A major pension fund in Australia has committed to achieving an investments portfolio with a 'net zero' carbon footprint by 2050 as part of a settlement agreement reached with one of its members who had raised legal action against it.

The case, brought by 25 year old council worker Mark McVeigh before the Federal Court of Australia, centred on whether Retail Employees Superannuation Trust, a A$57 billion (US$41bn) pension fund, had breached its fiduciary duties by not acting in McVeigh's best interests and exercising care, skill and diligence to protect his retirement savings from the financial risks posed by climate change.
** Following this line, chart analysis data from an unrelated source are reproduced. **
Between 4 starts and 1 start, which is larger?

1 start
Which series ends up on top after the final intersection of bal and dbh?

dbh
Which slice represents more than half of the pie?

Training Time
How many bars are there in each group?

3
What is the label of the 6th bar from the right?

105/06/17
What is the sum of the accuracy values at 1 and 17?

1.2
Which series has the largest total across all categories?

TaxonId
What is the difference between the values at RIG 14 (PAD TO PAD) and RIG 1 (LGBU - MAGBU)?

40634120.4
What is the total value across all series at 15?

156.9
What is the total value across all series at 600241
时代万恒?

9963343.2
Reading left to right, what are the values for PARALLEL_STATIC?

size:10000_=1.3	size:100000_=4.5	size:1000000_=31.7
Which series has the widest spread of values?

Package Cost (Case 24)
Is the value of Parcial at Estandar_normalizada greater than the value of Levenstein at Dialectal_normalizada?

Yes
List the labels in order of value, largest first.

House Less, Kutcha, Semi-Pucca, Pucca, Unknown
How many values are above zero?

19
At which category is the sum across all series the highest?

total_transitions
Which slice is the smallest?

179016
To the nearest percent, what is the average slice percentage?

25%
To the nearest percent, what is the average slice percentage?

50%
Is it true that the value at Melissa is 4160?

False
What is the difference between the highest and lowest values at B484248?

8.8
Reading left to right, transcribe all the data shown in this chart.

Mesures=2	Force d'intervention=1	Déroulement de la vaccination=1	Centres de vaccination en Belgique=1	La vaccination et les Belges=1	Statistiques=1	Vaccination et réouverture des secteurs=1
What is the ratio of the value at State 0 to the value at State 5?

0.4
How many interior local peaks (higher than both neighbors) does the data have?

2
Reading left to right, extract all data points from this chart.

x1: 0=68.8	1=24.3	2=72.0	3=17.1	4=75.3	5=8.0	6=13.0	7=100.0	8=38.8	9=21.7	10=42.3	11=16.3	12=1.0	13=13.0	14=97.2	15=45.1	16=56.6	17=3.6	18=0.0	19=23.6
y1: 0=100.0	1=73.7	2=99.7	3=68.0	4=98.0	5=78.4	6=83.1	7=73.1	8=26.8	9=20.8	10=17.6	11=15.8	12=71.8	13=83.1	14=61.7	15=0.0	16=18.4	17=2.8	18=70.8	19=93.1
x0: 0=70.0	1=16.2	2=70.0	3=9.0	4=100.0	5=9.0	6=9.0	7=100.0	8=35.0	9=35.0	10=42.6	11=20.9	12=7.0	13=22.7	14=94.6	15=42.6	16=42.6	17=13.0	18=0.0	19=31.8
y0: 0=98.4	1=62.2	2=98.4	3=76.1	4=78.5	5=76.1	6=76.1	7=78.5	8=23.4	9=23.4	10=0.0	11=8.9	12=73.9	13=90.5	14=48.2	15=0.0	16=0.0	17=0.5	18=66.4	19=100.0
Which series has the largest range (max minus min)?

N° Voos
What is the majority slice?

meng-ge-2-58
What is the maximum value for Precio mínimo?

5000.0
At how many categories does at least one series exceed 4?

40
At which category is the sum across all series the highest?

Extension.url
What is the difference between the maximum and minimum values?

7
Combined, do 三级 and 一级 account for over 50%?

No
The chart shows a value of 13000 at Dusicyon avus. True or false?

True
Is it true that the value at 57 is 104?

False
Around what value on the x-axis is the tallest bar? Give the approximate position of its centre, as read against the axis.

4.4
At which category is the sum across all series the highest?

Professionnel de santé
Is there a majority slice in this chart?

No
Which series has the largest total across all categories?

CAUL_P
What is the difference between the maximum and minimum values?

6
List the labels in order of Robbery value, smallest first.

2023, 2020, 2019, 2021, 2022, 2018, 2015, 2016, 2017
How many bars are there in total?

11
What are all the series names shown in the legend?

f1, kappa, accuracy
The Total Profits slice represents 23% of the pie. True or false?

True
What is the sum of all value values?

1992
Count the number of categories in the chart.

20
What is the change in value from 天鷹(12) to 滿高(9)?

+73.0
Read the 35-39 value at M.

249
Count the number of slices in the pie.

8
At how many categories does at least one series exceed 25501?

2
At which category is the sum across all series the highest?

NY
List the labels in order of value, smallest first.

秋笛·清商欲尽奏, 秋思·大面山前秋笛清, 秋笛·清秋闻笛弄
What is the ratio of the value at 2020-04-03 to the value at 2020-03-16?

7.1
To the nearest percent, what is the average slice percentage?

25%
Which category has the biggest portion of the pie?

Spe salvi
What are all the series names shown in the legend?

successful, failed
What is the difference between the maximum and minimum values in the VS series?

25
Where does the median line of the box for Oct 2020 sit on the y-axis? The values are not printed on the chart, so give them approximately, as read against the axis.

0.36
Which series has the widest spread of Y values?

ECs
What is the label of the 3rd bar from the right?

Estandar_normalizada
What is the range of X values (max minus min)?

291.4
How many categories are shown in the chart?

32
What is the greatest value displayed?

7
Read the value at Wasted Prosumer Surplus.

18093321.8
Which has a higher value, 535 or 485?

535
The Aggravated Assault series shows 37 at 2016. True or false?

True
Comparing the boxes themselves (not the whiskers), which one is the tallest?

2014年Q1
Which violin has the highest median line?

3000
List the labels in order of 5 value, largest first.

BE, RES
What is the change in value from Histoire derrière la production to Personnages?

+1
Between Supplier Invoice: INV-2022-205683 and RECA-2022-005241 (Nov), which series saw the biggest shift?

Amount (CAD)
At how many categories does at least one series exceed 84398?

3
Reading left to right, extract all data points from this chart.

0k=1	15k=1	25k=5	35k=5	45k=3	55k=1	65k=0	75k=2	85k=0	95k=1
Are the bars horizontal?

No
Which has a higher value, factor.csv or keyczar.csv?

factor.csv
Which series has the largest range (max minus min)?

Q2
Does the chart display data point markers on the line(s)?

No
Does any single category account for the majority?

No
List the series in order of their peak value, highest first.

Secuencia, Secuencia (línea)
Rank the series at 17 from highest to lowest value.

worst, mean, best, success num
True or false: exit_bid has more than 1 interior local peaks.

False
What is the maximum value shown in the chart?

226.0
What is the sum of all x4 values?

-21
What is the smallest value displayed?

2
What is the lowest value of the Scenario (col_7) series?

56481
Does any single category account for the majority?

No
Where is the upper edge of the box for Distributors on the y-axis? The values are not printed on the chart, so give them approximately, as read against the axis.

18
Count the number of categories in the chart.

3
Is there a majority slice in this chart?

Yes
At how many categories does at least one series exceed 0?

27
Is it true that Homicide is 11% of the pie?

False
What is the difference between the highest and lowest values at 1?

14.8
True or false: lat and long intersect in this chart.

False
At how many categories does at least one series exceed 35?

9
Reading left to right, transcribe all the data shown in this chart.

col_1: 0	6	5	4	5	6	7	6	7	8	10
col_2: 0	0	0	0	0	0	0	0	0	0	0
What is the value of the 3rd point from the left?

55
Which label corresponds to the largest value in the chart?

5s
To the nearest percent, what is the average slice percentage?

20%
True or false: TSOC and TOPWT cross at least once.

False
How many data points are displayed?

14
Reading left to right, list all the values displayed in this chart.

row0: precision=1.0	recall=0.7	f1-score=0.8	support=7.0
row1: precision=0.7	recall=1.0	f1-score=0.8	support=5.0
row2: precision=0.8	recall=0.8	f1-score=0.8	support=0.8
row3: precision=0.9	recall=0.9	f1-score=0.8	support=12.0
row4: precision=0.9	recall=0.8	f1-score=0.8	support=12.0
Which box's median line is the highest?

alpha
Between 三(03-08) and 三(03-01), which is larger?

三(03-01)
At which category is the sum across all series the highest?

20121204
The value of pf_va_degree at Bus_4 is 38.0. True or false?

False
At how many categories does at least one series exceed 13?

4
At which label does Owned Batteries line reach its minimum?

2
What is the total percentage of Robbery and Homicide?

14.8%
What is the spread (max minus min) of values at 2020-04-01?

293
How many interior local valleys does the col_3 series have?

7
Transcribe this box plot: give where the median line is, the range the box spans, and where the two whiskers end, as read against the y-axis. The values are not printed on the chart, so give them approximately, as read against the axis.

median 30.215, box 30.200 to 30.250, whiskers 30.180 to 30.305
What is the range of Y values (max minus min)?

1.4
On Monday, REST and McVeigh announced they had reached an out-of-court settlement in their dispute. In a statement, REST admitted that climate change represents a "material, direct and current financial risk" to the fund and committed to a range of actions to address that risk.

Saunders Carolyn

Carolyn Saunders

Partner, Head of Office, London and Head of Pensions & Long-Term Savings

This settlement from the other side of the world will add to the scrutiny of schemes’ responses to climate change and increases reputational risk for those schemes that fail to engage with this issue

Commitments made by REST include the implementation of "a long-term objective to achieve a net zero carbon footprint for the fund by 2050". It has also said it will measure, monitor and report outcomes on its climate related progress and actions, and encourage its investee companies to disclose climate-related risk, in line with recommendations made by the global Task Force on Climate-related Financial Disclosures (TCFD). The TCFD recommendations aim to encourage publicly-listed companies and large asset owners to be more transparent around climate-related risk facing their businesses.

Melbourne-based Ewan Robertson of Pinsent Masons, the law firm behind Out-Law, recently highlighted McVeigh's case as an example of the growing awareness of companies and institutions in Australia of climate change issues and the need to act to address them. London-based pensions expert Carolyn Saunders of Pinsent Masons said that the REST settlement is an indicator of a more widespread push towards acknowledging and addressing climate-related risk in the pensions industry.

Saunders highlighted a recent consultation by the Department for Work and Pensions in the UK on plans to impose climate risk governance and reporting on UK pension schemes, building on the TCFD's existing voluntary disclosures framework. The new requirements are anticipated to be built into the Pension Schemes Bill currently before the UK parliament.

"Trustees in most jurisdictions have similar fiduciary duties and climate change is a global issue, so the commitments made by this Australian super fund are relatable to trustees in the UK," Saunders said. "In fact, many of the commitments made by REST mirror what is proposed in the recent DWP consultation on trustee governance of climate risk and TCFD-style reporting. Although the UK proposals are aimed at registered master trusts and large defined benefit schemes, they are expected to drive best practice across UK pension schemes."

"This settlement from the other side of the world will add to the scrutiny of schemes’ responses to climate change and increases reputational risk for those schemes that fail to engage with this issue," she said.